FeaturedNationalVOLUME 18 ISSUE # 51

Hydropower: the only solution to Pakistan’s energy woes

Due to runaway population growth, rapid urbanization and industrial expansion, Pakistan’s energy needs are multiplying fast. In 2022, the nation’s total electricity consumption reached 138,755GWh, while the projected  consumption for 2023 is around 142,897,68GWh. During the first eight months of the current calendar year, 91,819GWh have already been consumed.

There are seasonal variations in the use of energy in Pakistan. More electricity is consumed during the hot months of June, July and August. The higher demand during these months is due to increased usage of cooling appliances, such as air conditioners. But consumption goes down during winter months. This emphasises the need for a flexible energy infrastructure to cater for seasonal variations.

Hydropower is one of the most important sources of energy. Hydel power has many advantages. For example, it requires no fuel except water. Globally, existing installed hydropower capacity is 1,360GW (17% of the total global capacity), out of which China has 391GW, Brazil 109.4GW, Canada 82.3GW and the USA 101.9GW. In recent years, various countries have added to their hydroelectric sources because it is cheap as compared to other alternatives. While China has added more than 20GW, in Norway, Brazil and Canada, hydropower accounts for 93.4%, 63.5% and 58.8% of electricity generation respectively. In Pakistan, the installed hydropower generation capacity is around 10,000 megawatts, accounting for 15% of total hydro potential of 60,000MW. In South Asia, India and Nepal depend a lot on hydel power.

In Pakistan, building of new dams has been a political issue. The Kalabagh dam has been abandoned because of opposition from KP and Sindh. The Bhasha dam has been inaugurated several times and is yet to be fully operational. Hydropower plants are capital intensive which is a discouraging factor. The current capital cost is $2.5 million per MW and the generation cost is 8-10 US cents per kilowatt-hour (kWh).

We must not ignore the fact that hydroelectricity plays a significant role during periods of high demand for cooling solutions. According to an estimate, during peak months, the average output of hydel power is around 4,500GWh, nearly double that of off-peak months. In 2012, hydropower accounted for 38 percent of Pakistan’s total electricity production. But by 2022, this percentage had declined to 25 percent. This is due to greater diversification of the energy mix and the growing importance of alternative power sources. Hydropower contributes most to the national grid from June to November. During this period, its contribution fluctuates between 30-40 percent.
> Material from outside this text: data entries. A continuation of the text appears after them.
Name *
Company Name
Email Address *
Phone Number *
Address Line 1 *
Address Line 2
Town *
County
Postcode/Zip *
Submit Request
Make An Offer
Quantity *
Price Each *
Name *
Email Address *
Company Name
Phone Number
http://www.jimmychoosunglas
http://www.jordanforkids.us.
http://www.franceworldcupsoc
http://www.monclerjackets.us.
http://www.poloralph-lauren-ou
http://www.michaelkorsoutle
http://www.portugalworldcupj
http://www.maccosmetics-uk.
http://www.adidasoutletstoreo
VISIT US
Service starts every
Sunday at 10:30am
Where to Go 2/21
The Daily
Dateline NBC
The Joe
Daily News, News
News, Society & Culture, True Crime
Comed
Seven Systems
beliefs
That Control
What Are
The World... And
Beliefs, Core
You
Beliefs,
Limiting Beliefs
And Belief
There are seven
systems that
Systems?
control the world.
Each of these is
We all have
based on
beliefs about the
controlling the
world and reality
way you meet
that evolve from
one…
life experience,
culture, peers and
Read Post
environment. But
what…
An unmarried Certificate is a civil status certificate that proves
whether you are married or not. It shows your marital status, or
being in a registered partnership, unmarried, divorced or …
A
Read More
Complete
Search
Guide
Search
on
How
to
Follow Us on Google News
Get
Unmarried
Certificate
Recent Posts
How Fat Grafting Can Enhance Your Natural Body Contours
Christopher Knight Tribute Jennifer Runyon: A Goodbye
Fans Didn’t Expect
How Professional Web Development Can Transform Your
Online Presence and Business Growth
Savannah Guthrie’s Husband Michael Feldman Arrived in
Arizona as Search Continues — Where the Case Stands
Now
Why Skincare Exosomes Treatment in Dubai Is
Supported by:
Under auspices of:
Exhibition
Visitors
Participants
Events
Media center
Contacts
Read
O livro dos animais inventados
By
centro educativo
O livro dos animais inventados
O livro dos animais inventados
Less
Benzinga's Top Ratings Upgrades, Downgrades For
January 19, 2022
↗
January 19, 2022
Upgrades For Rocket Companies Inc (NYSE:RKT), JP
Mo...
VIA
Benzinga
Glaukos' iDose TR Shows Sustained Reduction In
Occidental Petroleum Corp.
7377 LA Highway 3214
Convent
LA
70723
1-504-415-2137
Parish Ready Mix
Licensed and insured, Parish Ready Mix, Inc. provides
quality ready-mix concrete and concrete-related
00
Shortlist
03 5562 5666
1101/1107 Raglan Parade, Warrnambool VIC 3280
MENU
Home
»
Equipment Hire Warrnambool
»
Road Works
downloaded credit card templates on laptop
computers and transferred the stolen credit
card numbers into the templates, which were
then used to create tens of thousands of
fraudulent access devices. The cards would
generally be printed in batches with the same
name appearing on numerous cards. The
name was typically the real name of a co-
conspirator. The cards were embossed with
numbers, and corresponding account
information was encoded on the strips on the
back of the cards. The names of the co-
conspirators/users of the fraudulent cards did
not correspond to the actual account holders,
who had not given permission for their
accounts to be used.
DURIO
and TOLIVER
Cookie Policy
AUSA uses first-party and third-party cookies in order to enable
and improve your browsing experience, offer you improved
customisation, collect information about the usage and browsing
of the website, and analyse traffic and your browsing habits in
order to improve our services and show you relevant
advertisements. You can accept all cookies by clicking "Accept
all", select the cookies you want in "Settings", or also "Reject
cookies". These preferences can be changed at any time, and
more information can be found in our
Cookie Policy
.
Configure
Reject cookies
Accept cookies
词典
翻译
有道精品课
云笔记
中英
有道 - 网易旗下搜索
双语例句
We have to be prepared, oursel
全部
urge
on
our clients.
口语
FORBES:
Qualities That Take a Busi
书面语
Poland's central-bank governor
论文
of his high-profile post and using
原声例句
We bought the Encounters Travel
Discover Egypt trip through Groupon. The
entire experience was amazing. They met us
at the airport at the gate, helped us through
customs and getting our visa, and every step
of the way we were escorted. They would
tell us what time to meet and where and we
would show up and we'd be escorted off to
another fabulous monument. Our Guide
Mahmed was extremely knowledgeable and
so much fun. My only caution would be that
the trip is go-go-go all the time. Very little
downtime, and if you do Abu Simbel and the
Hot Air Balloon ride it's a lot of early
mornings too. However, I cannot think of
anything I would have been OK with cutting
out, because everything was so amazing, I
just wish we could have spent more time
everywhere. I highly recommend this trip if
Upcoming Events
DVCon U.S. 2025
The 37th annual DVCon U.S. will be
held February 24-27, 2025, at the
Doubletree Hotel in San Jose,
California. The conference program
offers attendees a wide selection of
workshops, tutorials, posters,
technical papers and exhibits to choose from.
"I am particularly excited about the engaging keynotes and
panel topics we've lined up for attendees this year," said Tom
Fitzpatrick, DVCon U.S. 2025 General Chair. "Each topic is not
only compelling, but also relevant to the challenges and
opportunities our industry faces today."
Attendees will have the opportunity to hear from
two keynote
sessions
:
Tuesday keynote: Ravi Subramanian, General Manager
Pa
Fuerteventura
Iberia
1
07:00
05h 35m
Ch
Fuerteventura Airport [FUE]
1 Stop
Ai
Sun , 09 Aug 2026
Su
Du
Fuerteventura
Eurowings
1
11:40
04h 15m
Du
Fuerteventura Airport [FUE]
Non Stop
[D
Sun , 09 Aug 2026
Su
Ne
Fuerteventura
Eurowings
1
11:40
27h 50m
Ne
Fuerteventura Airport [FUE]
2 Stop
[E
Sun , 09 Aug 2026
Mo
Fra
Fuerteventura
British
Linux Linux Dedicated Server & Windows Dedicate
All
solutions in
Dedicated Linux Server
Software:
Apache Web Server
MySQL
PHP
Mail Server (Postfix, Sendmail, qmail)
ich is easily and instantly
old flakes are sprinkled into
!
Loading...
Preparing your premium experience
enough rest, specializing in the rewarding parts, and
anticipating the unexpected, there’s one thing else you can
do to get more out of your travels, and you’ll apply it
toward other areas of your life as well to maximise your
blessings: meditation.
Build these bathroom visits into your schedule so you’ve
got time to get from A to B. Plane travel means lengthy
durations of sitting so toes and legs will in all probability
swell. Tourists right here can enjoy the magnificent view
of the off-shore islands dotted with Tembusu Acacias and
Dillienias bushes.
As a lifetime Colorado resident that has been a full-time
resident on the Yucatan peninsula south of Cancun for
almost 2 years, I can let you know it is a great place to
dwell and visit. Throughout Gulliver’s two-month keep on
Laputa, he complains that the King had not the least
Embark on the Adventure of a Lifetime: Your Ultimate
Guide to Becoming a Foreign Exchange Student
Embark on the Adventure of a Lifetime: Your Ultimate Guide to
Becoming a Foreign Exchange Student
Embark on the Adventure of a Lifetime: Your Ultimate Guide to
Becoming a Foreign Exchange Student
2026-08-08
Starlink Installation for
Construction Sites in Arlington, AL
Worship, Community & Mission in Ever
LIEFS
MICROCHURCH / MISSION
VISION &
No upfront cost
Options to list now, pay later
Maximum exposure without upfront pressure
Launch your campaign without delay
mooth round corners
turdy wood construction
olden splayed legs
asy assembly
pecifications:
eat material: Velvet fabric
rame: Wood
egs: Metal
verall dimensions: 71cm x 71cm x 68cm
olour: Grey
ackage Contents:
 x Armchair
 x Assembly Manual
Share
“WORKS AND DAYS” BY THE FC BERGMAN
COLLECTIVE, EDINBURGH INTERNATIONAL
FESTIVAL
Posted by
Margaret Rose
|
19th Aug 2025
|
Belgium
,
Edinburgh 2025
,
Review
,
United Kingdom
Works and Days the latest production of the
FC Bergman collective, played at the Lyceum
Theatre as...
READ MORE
As a direct result, the proportion of other energy sources decreases from 70-80 percent to around 60 percent, reducing the need for more expensive thermal installations.

It may be noted here that in our case the contribution of non-renewable energy sources has grown from 62% in 2012 to 70% in 2022. This rise underscores the need to balance sustainable energy sources with our ever-growing power demands, especially through hydropower.

There is a lobby in Pakistan which is against hydropower, saying it is more expensive than alternative technologies. No doubt, the initial cost of hydropower projects is high, and the long-term economic advantages are enormous. Initially, tariffs are on the higher side, but in the long run, the cost goes down as low as Rs 5-7 per KWh. Even the initial year’s cost of generating electricity from hydropower is less than the cost of imported coal and RLNG project fuel.

Additionally, unlike other renewable energy sources, which are dependent on such variables as sunlight or wind patterns, hydropower provides steady and stable energy because all rivers in Pakistan maintain a regular water flow in most parts of the year, ensuring the stability of the national power grid.

It is unfortunate that successive governments in Pakistan have not given hydel power the attention it deserves. Wrong policies and bad decisions have landed our energy sector in deep trouble. While politics and inter-provincial mistrust have much to do with it, corruption and pursuit of individual and corporate interests are also to blame. There is a pro-oil lobby and also those who stand to profit by the import of LNG. That is why after the Tarbela dam, no big dams were built. The result is that per unit cost of power is one of the highest in the world.

For the average Pakistani households, electricity bills have become unaffordable. Capacity payments to Independent Power Plants have resulted not only in inflating the electricity bills, but they have also led to the accumulation of circular debt amounting to trillions of rupees. The time has come to undertake a thorough review of the energy sector, shifting the emphasis from fossil fuel dependent power plants to renewable energy alternatives. In this regard, building small dams especially in the northern areas should be accorded the highest priority.